> _What the task asks_
Find the lines in the records that carry the word "Комиссаржевская". Copy each one.
-- Records shown follows --
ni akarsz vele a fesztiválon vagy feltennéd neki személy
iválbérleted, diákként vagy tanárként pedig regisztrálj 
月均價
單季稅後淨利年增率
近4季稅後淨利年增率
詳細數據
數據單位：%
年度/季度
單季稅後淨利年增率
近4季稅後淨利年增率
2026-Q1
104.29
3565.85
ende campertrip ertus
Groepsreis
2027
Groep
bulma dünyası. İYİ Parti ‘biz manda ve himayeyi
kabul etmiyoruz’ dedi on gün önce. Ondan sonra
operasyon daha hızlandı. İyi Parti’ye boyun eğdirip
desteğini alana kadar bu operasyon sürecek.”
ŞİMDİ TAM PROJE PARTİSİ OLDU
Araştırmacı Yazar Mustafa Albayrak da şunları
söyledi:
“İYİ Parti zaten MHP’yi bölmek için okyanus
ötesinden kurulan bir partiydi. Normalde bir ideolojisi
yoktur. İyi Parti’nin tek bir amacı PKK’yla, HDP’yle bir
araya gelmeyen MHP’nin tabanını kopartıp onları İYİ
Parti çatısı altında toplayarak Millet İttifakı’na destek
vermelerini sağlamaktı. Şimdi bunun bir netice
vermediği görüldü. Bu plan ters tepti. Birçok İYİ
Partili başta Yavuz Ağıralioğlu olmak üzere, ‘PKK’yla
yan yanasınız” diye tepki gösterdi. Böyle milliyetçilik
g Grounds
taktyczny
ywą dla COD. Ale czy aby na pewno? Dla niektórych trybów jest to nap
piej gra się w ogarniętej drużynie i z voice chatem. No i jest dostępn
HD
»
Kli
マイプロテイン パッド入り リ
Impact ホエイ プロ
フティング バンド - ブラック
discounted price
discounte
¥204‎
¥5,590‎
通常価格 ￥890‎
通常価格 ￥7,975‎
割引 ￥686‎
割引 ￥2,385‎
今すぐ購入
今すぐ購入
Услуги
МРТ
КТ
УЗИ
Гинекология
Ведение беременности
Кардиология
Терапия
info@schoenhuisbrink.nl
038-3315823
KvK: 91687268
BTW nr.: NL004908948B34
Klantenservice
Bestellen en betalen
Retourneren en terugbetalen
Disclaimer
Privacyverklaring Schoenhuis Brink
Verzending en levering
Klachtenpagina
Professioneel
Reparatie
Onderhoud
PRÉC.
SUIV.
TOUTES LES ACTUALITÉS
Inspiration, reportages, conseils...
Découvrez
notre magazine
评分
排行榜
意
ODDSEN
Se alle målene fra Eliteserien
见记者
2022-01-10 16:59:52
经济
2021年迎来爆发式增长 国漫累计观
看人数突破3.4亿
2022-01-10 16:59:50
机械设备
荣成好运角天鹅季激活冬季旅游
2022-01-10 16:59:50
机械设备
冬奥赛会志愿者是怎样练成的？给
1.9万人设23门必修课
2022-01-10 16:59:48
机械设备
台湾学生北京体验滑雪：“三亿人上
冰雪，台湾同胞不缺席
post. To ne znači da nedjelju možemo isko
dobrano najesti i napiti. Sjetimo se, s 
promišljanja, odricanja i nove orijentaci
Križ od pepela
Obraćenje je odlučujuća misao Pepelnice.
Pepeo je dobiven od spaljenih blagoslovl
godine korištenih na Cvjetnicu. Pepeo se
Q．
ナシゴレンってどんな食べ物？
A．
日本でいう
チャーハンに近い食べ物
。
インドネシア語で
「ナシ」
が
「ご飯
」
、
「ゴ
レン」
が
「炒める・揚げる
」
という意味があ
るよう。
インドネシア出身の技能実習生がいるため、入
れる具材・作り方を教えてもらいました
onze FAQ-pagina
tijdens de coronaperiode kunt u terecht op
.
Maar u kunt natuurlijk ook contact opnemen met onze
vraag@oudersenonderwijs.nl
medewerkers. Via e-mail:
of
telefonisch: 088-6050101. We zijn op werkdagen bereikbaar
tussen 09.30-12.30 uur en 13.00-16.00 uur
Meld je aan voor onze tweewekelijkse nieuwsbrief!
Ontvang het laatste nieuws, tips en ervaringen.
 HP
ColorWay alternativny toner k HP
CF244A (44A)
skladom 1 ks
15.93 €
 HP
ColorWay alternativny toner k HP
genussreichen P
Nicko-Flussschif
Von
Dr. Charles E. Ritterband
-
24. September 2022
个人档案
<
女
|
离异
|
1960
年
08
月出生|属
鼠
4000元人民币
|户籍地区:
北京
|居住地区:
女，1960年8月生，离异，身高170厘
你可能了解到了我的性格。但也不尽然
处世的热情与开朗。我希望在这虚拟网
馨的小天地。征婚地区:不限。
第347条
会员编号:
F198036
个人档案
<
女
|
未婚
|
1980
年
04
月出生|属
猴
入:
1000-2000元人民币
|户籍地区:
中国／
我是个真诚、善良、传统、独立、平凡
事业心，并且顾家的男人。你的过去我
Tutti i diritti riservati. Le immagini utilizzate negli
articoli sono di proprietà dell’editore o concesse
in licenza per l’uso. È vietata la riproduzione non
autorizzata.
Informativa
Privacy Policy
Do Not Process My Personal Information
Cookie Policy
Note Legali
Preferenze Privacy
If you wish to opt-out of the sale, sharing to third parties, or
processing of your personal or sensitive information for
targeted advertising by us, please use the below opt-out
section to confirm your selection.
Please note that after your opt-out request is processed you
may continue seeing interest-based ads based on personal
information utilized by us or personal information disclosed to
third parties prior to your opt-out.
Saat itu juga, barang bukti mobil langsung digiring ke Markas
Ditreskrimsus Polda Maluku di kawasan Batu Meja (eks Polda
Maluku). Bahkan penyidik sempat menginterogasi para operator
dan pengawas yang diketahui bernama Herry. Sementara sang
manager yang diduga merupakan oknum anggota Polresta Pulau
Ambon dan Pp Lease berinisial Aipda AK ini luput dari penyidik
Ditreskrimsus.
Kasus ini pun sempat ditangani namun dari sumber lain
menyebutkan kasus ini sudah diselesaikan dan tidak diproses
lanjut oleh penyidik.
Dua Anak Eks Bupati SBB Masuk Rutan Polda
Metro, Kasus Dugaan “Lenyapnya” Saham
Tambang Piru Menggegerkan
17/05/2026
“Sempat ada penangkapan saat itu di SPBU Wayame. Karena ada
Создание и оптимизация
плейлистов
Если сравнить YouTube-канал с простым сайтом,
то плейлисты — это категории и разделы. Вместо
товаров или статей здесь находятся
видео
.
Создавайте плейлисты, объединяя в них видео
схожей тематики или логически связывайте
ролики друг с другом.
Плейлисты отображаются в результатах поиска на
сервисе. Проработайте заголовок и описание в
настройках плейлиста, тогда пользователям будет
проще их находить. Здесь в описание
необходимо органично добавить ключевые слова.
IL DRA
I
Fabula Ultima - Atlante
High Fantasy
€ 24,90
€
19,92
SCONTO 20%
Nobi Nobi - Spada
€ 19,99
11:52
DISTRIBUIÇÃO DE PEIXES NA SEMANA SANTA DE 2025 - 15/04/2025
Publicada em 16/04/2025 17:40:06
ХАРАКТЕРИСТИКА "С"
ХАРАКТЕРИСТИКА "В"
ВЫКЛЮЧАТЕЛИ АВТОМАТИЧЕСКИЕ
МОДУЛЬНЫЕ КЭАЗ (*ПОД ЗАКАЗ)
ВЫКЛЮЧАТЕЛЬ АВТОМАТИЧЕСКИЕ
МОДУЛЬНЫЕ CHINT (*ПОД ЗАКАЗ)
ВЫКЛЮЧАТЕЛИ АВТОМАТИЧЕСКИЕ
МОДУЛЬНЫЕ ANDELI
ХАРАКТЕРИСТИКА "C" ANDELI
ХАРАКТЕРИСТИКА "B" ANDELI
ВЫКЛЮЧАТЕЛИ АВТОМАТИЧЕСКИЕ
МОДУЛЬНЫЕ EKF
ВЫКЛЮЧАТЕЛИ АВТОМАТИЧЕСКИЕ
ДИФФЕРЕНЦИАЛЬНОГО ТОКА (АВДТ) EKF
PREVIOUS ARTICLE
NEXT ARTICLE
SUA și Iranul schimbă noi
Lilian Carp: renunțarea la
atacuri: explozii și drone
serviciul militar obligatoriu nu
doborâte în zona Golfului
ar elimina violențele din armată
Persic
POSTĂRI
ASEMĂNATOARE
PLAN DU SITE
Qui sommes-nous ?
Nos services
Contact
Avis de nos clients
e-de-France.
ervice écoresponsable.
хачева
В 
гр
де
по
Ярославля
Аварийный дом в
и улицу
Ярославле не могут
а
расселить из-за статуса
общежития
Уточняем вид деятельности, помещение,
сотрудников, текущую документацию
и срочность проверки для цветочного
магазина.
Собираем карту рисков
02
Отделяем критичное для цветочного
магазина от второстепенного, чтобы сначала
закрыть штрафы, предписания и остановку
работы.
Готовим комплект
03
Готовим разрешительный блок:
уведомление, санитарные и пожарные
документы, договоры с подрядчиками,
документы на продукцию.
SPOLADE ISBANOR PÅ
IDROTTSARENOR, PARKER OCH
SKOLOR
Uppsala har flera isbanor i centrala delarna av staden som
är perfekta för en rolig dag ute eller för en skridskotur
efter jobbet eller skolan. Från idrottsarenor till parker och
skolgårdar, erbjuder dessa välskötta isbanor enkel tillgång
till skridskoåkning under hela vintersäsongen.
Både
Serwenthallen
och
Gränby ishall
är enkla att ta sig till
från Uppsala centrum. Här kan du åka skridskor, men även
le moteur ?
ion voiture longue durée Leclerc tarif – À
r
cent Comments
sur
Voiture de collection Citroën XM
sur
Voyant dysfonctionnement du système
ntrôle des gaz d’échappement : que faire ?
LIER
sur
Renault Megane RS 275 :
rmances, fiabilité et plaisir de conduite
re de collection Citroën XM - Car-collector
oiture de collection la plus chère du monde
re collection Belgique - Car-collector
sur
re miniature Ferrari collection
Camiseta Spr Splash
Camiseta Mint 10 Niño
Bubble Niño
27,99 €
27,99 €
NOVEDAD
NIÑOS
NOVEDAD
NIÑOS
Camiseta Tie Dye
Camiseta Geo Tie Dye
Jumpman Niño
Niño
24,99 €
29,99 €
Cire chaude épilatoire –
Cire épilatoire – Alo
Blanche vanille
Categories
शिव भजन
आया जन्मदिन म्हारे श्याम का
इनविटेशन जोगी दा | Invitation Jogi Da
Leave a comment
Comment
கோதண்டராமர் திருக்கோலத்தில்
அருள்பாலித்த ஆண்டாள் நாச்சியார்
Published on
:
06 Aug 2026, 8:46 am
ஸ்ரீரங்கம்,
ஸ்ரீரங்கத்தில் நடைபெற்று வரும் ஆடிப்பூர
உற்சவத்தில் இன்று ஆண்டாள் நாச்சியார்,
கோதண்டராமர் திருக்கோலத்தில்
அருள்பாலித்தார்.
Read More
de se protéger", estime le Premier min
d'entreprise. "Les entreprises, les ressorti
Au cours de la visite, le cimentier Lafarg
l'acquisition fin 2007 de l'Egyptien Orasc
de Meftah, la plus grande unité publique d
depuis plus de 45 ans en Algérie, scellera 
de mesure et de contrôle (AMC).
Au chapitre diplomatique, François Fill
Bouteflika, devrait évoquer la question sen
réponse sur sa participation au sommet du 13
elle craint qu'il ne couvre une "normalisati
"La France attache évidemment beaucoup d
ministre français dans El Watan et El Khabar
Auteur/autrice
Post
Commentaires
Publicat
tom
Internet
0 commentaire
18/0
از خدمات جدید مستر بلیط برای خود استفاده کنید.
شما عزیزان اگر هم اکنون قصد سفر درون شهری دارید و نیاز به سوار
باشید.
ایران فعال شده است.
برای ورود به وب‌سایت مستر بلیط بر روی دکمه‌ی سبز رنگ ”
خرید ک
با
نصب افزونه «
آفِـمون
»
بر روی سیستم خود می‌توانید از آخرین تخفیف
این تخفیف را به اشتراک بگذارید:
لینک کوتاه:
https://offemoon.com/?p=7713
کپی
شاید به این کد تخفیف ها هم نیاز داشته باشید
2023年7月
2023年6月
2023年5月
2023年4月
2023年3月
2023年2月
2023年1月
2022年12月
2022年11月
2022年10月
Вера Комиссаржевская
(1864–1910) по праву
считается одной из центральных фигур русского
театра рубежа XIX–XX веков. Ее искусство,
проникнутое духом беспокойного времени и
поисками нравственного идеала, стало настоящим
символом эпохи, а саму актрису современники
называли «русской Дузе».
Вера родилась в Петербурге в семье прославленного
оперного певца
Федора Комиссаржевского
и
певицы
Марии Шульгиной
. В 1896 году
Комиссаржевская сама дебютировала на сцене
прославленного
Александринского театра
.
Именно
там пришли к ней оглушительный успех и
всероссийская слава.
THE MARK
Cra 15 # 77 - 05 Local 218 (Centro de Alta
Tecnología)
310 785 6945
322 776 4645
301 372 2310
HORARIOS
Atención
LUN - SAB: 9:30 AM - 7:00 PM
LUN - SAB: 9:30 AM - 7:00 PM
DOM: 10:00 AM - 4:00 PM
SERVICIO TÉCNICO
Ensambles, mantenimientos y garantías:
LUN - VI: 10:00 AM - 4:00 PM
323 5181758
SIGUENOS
-- Records shown concluded --
> _Answer for the task_
Вера Комиссаржевская
Комиссаржевская сама дебютировала на сцене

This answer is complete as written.